Кажется даже, что Веничке удается подняться выше строгой симметрии природных законов, опровергнуть выведенную черноусым ее геометрическую закономерность — «заветную лемму», утверждающую: «Если с вечера, спьяна природа нам „передала“, то наутро она столько же и недодаст, с математической точностью» (171). Преследование героя наваждением симметрии продолжается в течение всех перегонов от Храпунова до Орехово-Зуева. Логические конструкции то и дело закручиваются хиастическими параллелизмами: «Нет, эти двое украсть не могли. Один из них, правда, в телогрейке, а другой не спит, — значит, оба, в принципе, могли украсть. Но ведь один-то спит, а другой в коверкотовом пальто» (162). Фразы отражаются друг в друге крест-накрест: «Я все могу понять, если захочу простить <…> Я все прощу, если захочу понять» (164). Образы двоятся бредовой, косой зеркальностью: «…он в жакетке, и она — в жакетке; он в коричневом берете и при усах, и она — при усах и в коричневом берете» (162). Явления сливаются в мерцающем подобии: «никак не могу разобрать, кто отчего пьет: низы, глядя вверх, или верхи, глядя вниз»; все втягивается в симметрические ряды — «баба — лемма», «усы — баба» (171). Но Веничка сопротивляется этому навязчивому мотиву двоения, «голой зеркальности» (171); это-то и замечает черноусый, глядя в «замутненность» глаз своего сотрапезника, познавшего бездны.
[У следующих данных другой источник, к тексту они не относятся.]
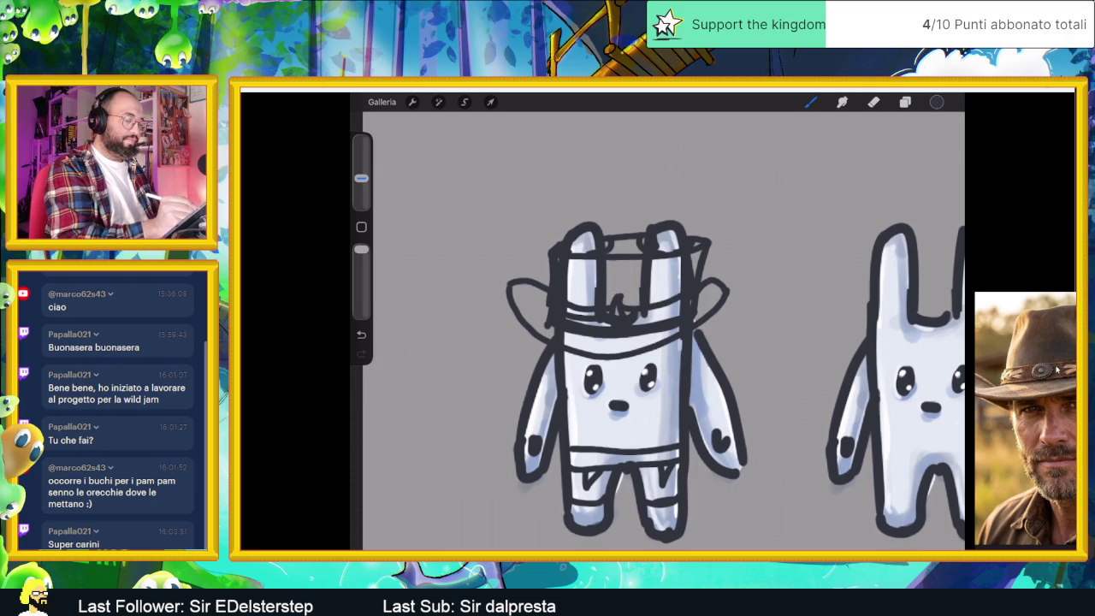
mouse_move(636, 318)
left_mouse_down()
mouse_move(732, 300)
mouse_move(596, 361)
left_mouse_up()
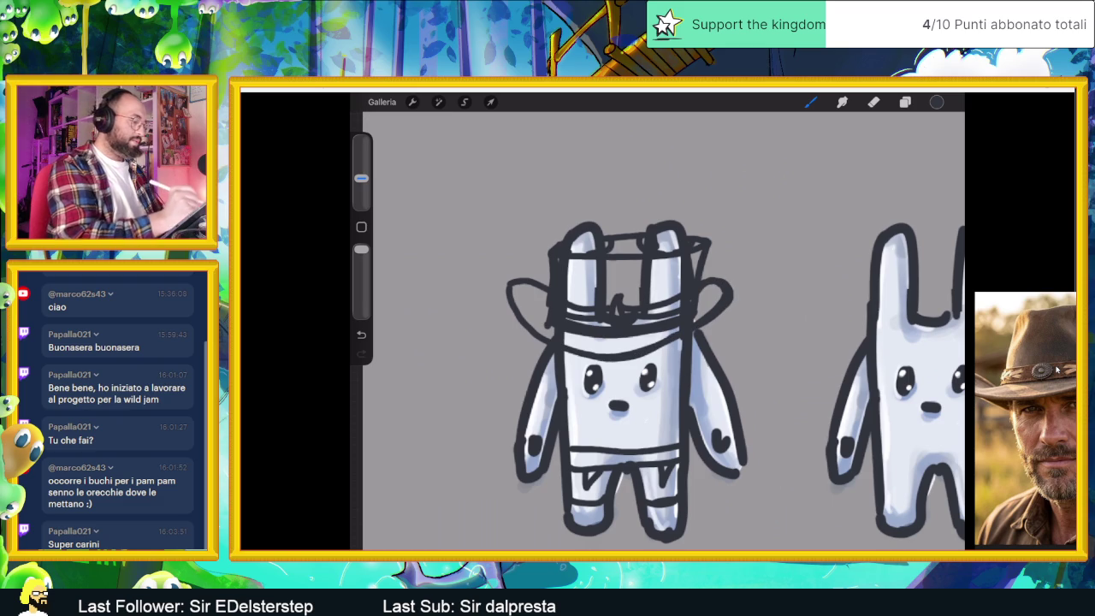
- Thicken the brim edge and the crown's left, right and top outlines
mouse_move(551, 283)
left_mouse_down()
mouse_move(508, 279)
mouse_move(512, 325)
mouse_move(618, 368)
mouse_move(722, 314)
left_mouse_up()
Подобно былым собутыльникам, укорявшим героя избранничеством (следованием Каину и Манфреду), идеолог в берете тоже исключает его из ряда обычных людей: «А у вас — все не как у людей, все, как у Гёте!..» (171). От навязанной природой человеку леммы Веничку хранит его тайна, скрывающаяся в «замутненности» глаз.

И все же, начиная с Павлово-Посада, «лемма» начинает брать свое: восходящая линия неуклонно переходит в нисходящую. Подъем нового Вальсингама над бездной сменяется все большей тоской, затягивающей его в бездну; единство со всеми и вся — отчуждением. Подъезжая к Назарьеву, он сам, по своей воле ныряет в бред, закругляя вниз свою «лемму». Слом начинается с воображаемого, мюнхгаузеновского травелога Венички, с обретенья им «легкости в мыслях необыкновенной», позволяющей, как в сказке, пересекать любые границы и преодолевать любые расстояния. Но эта сказочная легкость оборачивается нарастающим сплином, путешествие в стиле Мюнхгаузена — путешествием в духе разочарованного Чайльд-Гарольда. Так, к Веничке возвращается то же чувство отторгающего его пространства, что доставляло ему страшную муку в районе Курского вокзала. Тогда он уговаривал себя (используя симметрическую конструкцию): «Если хочешь идти налево <…> иди налево <…> Если хочешь идти направо — иди направо» (124); теперь переводит эту формулу во всемирно-исторический масштаб: «Хочешь идти в Каноссу — никто тебе не мешает, иди в Каноссу. Хочешь перейти Рубикон — переходи» (183). Каносса здесь — символ унизительной сдачи[466], а Рубикон — героической решимости; в своем завиральном путешествии Веничка, впадая в одержимость симметрией, начинает равнодушно приравнивать противоположности. Он не насладился ни достопримечательностями, ни знакомством со знаменитыми людьми; для него что Геркуланум, что Помпеи[467], что Луи Арагон с Эльзой Триоле, что Жан-Поль Сартр с Симоной де Бовуар — все равно. Зеркально повторяя былую ситуацию в ресторане на Курском вокзале, Веничка-изгой и в Сорбонне представляется сиротой из Сибири — и это после того, как «женщина трудной судьбы» предположила о судьбе своего Евтюшкина: «А если до Ростова не доехал и умер, значит в Сибири» (178), причем сам сибирский сирота легко с ней согласился: «А в Сибири — нет, в Сибири не проживешь» (179). Так, подспудно, в Веничкиной речи нарастает чувство обреченности.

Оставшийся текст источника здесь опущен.